Energy bars—those dense squares of nutrients that bring to mind 1970s dystopian sci-fi movies—offer obvious benefits. They’re convenient, delivering a full serving of calories and nutrition without any prep; they’re shelf-stable; they’re perfect for those busy moments when preparing a more traditional meal isn’t possible. But while many of these bars are reasonably healthy, the term “energy bar” can be misleading: A closer look at the nutrition labels will reveal that some are essentially candy bars in fancy packaging.
If your goal is a healthy diet supplemented by a convenient bar when necessary, you should focus on ones with better ingredients and less added sugar. Here are some options that fit the bill.
Check the ingredients
How much added sugar is too much? This depends on how many bars you’re eating during the day. If it’s just one bar in the afternoon to tide you over until dinner, you can handle more sugar per bar. If you’re sitting in your prepper shelter drinking distilled water and surviving on nothing but energy bars, it’s a different story.
The recommended daily added sugar intake is about 24 grams for women and 36 grams for men. Considering there are single-serving “energy” bars out there with as much as 28 grams of sugar, it’s very easy to consume way too much with these products.

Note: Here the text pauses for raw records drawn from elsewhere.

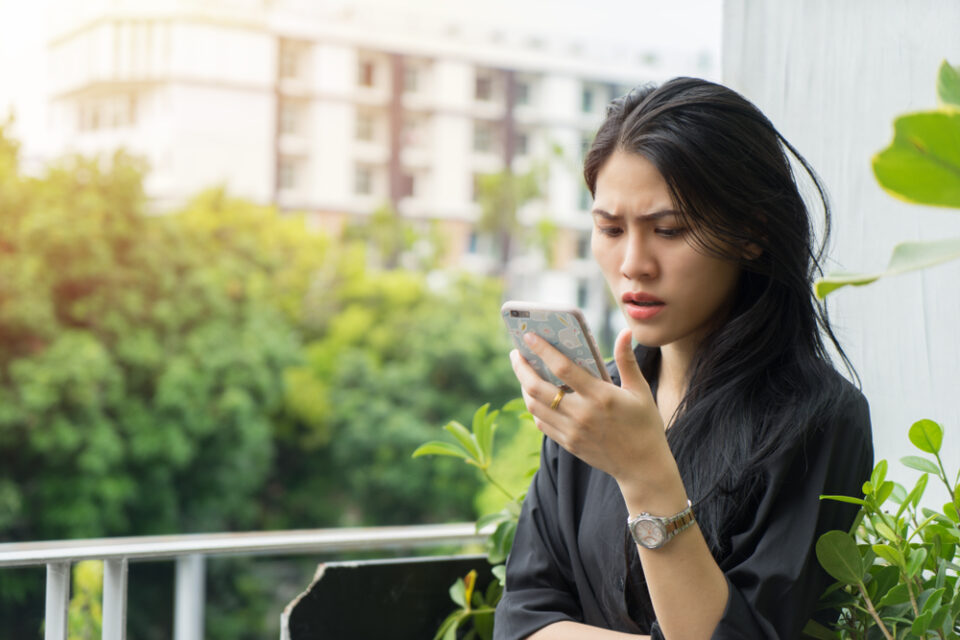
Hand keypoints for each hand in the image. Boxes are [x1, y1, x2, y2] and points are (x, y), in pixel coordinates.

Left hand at [510, 328, 670, 490]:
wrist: (643, 468)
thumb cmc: (644, 425)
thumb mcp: (640, 391)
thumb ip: (627, 360)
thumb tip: (625, 332)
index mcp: (600, 396)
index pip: (562, 368)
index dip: (543, 350)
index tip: (530, 336)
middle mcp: (581, 414)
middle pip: (538, 388)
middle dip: (522, 368)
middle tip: (516, 353)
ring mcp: (572, 431)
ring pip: (534, 406)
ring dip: (524, 386)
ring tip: (524, 372)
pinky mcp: (568, 444)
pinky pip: (541, 422)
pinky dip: (534, 406)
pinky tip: (535, 396)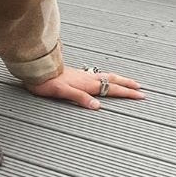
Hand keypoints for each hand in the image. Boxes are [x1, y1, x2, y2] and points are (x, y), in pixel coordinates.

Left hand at [24, 65, 145, 109]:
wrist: (35, 70)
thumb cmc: (46, 82)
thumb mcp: (63, 92)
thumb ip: (80, 98)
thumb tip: (97, 106)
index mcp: (87, 84)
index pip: (111, 88)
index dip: (126, 92)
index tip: (140, 95)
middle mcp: (87, 78)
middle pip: (112, 80)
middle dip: (127, 84)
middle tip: (140, 87)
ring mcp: (81, 75)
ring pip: (105, 76)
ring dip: (118, 79)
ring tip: (127, 81)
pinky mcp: (75, 74)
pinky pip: (96, 75)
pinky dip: (105, 77)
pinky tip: (101, 78)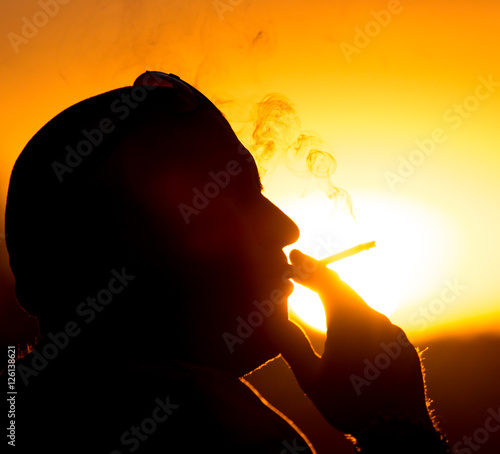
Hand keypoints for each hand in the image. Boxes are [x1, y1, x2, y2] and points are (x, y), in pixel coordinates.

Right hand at [275, 250, 432, 435]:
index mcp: (348, 321)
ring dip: (339, 296)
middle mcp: (373, 318)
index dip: (307, 267)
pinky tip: (350, 324)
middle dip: (320, 276)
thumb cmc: (349, 405)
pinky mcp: (402, 344)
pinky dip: (358, 315)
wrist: (399, 431)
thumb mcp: (310, 379)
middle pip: (343, 287)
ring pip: (361, 304)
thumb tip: (274, 317)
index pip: (325, 281)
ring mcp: (391, 330)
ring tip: (320, 291)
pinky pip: (377, 321)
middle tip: (301, 268)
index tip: (292, 257)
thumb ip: (291, 344)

Look for the “added sugars” line on the nutrition label: less is better. (But be aware that a sweet bar with very little added sugar is likely to be high in sugar alcohols, which can lead to gastrointestinal issues if you eat more than a few bars per day.)

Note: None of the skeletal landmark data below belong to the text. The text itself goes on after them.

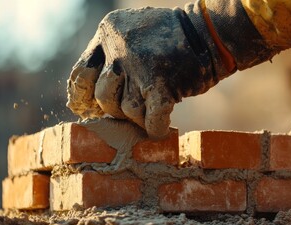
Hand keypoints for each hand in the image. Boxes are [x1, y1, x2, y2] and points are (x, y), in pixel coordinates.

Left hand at [66, 2, 275, 138]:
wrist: (209, 33)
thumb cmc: (171, 39)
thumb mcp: (132, 32)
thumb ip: (110, 55)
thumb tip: (90, 99)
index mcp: (109, 32)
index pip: (81, 73)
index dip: (82, 97)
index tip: (87, 110)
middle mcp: (120, 47)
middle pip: (104, 96)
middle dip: (116, 109)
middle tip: (134, 107)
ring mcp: (140, 65)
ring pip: (127, 111)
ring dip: (141, 118)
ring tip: (154, 109)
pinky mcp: (162, 84)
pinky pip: (151, 120)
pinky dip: (156, 128)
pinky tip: (161, 127)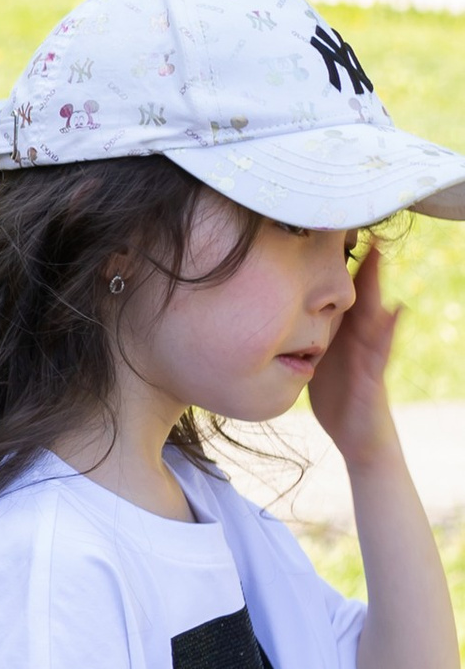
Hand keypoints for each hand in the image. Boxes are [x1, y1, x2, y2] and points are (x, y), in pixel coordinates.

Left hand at [307, 242, 402, 472]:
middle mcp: (360, 341)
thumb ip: (303, 338)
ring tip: (377, 257)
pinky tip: (396, 310)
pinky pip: (380, 352)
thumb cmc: (338, 399)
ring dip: (376, 286)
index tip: (331, 235)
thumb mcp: (314, 362)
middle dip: (362, 265)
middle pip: (361, 296)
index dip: (337, 268)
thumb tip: (272, 319)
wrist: (359, 439)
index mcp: (344, 336)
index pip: (341, 295)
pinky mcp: (374, 378)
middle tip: (363, 229)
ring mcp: (370, 357)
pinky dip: (389, 330)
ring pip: (373, 315)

Also look for natural ingredients like nuts and fruits, and high amounts of protein. If any kind of “syrup” is at the top of the ingredients list, it’s probably not the healthiest choice (caveat: Bars designed to give athletes a brief burst of energy may use stuff like brown rice syrup to deliver sugars). And the more chocolate in there, the more likely it’s a candy bar in disguise.

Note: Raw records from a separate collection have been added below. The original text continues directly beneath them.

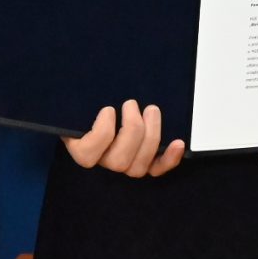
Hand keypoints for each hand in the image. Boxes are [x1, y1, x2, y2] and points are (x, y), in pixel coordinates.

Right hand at [64, 99, 184, 177]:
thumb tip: (80, 88)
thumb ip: (81, 99)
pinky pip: (156, 170)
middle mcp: (102, 161)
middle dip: (131, 129)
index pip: (87, 154)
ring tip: (151, 110)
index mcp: (80, 147)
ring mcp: (124, 165)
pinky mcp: (143, 163)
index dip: (102, 133)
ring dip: (150, 136)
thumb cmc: (89, 100)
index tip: (108, 109)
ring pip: (138, 167)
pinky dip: (169, 159)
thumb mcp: (79, 97)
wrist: (101, 102)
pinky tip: (178, 143)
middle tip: (132, 103)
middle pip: (118, 161)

One thing to keep in mind? An energy bar can have simple, natural ingredients and still be high in sugar content. For example, RxBar brand energy bars restricts their recipes to a few simple ingredients, which is great—but many of its bars have 13 or more grams of sugar.
The best bars
As judged by the quality of ingredients and amount of added sugar, here are some better energy bar choices:
Quest Bar: Chocolate Chip Cookie Dough. With just 1 gram of sugar and a whopping 21 grams of protein, these bars offer a lot of nutritional bang without loading you up with sugar. The ingredients list starts with protein, fiber, and almonds, and while there is chocolate in there, it’s not the main attraction.
Pure Protein Plus’ Apple Pie Bar. Offering a reasonable 3 grams of sugar along with 20 grams of protein, these bars’ ingredients start with protein, almonds, and fiber. They do use isomalto-oligosaccharides as a sweetener, which can cause some gastrointestinal distress in some folks, but if you tolerate those well, they’re a strong choice.
KIND Energy Bar, Dark Chocolate Nuts & Sea Salt. KIND energy bars tend to be pretty good choices in general. The Dark Chocolate Nuts & Sea Salt rocks 5 grams of sugar and, at 180 calories, is a decent choice for snacking.
Orgain Chocolate Chip Cookie Dough Protein Snack Bar. If you’re looking for a vegan option, Orgain’s Chocolate Chip Cookie Dough bars have 5 grams of sugar, and the 10 grams of protein are plant-based.
Power Crunch Protein Energy Bar, Triple Chocolate. The Power Crunch Triple Chocolate Protein Energy Bar has 5 grams of sugar and 13 grams of protein. Protein leads the ingredients list, and the bars are sweetened using a combination of stevia and monk fruit.